---------- MATERIAL PROVIDED

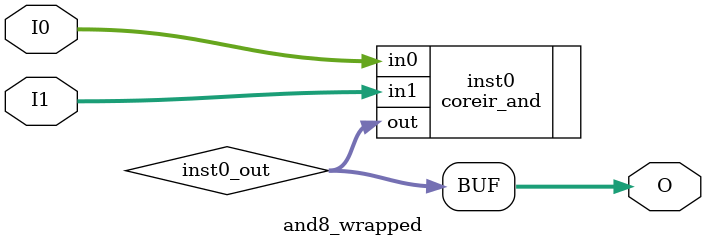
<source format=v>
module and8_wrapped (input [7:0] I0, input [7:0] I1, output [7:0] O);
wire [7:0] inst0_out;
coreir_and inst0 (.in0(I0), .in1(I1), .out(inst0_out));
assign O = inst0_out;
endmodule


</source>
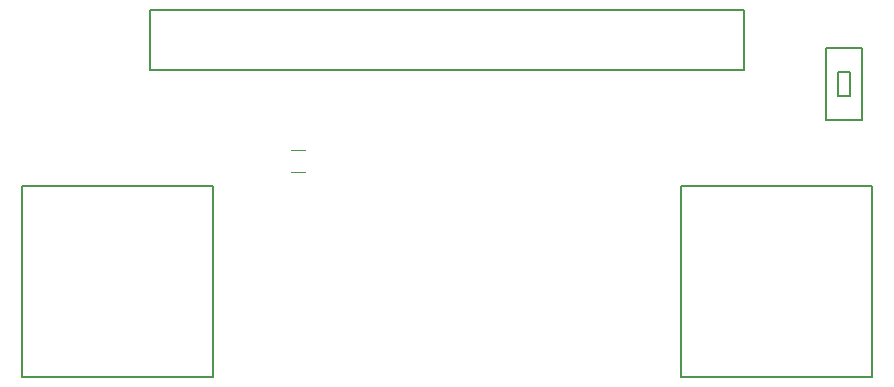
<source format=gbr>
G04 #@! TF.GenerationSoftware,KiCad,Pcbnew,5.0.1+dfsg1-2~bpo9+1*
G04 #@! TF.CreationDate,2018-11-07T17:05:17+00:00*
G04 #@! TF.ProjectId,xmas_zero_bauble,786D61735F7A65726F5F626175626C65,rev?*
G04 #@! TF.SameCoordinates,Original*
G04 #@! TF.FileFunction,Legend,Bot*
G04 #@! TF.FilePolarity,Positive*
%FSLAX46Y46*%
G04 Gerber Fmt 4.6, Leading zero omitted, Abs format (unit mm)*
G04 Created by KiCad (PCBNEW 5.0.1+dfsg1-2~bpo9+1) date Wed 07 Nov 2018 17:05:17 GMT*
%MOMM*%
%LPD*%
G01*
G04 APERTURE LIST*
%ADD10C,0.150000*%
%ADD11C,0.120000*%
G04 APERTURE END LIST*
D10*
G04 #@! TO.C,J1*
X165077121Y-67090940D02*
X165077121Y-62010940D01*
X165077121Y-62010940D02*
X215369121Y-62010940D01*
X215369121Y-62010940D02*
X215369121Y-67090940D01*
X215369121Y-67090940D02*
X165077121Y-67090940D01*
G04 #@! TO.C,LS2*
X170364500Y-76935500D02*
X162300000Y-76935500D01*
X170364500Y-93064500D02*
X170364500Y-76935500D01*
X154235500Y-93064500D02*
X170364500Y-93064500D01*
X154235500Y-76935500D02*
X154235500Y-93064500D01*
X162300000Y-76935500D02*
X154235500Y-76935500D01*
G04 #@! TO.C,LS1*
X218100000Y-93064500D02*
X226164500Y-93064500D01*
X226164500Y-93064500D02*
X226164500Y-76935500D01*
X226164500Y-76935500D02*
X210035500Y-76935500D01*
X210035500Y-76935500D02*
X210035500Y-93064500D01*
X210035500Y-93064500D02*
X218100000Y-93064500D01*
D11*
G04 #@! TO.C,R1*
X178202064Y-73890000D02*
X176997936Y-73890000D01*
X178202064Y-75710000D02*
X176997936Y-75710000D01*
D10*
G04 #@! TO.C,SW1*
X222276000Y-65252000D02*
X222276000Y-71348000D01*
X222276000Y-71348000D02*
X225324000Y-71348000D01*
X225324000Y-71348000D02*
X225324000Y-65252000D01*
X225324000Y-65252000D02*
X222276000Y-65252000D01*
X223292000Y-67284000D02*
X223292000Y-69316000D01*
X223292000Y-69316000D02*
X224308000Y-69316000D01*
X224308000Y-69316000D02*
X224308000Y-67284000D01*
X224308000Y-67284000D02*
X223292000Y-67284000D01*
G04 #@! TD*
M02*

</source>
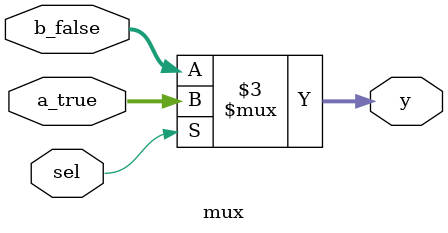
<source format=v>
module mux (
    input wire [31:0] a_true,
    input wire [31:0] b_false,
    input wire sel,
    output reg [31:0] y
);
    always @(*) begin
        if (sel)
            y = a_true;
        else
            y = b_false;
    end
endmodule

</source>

--------------------

- **TASK TO COMPLETE**:
Give again, word for word, each line from the one holding "X223292000Y-69316000D01*" through the end of the entries, and leave out any picture.

- **THE COMPLETED TASK**:
X223292000Y-69316000D01*
X223292000Y-69316000D02*
X224308000Y-69316000D01*
X224308000Y-69316000D02*
X224308000Y-67284000D01*
X224308000Y-67284000D02*
X223292000Y-67284000D01*
G04 #@! TD*
M02*

</source>
<source format=v>
module mux (
    input wire [31:0] a_true,
    input wire [31:0] b_false,
    input wire sel,
    output reg [31:0] y
);
    always @(*) begin
        if (sel)
            y = a_true;
        else
            y = b_false;
    end
endmodule

</source>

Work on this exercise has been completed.